ES: Yeah, actually, I haven’t written down anything in a while. I know all the rappers do that… It’s not all that amazing because rappers say, “Oh, no, I don’t write anything down,” but they spend a lot of fucking time in the vocal booth working out what they’re going to say. It’s like writing something down, but you go step-by-step. I’ll go in and do one line and say, “Oh, no, that’s not right,” and do it over again… it’s a gradual thing. It’s like writing stuff down, except you just do it on the spot, instantly.

You’ve got to have a pretty good memory for that.

ES: I don’t have a lot else to remember. My job is to remember lyrics and sing them. I don’t have to remember trigonometry for math exams.

When did you become involved with Martin?

ES: I’ve been playing Martins for seven years now. I think every acoustic guitar player has one in mind and they’re kind of the peak of acoustic guitars. You can’t really get better than them at a mainstream level.

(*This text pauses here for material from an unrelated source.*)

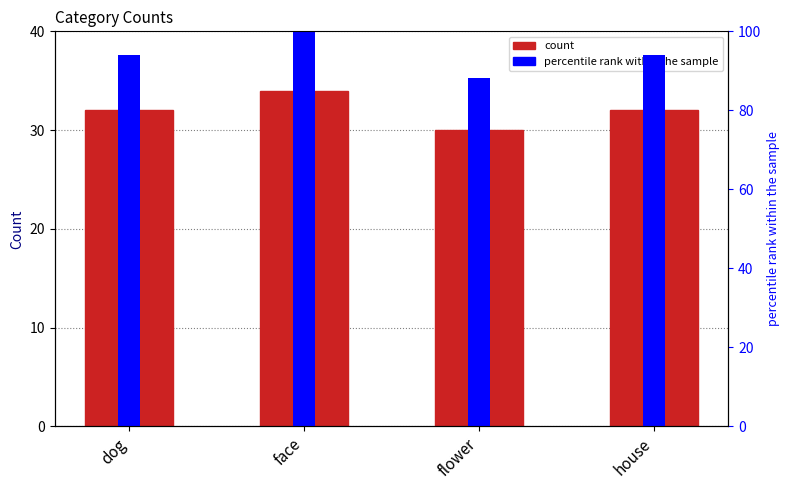

The count series shows 30.0 at flower. True or false?

True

It’s a massive honor to be involved and put it with a cause that’s close to my heart is good. I do quite a lot of work with children’s hospices in general. This hospice is my local one. It’s for the whole of East Anglia which is quite a large place.

Are you actually able to make it physically home a lot, or are you busy with tour?

ES: No. Taylor [Swfit] has a bunch of days off — there will be like five days off, and I just hop on a plane and go back and see all of my friends. I do that quite a lot.

I’m sure that’s different from when you first started touring. How has that changed for you? Do you enjoy it more?

ES: It’s a lot more free now. When I first started touring I was doing everything myself: I was booking myself, I was traveling myself, I was doing all the soundchecking. I was the only one in the touring party. Now I have a team of four people. I have the sound engineer, the lighting guy, guitar tech, and the tour manager. The tour manager takes care of all the travel logistics of the show and the sound engineer and the guitar tech soundcheck the show and the lighting guy takes care of all that. It’s a lot more relaxed for me.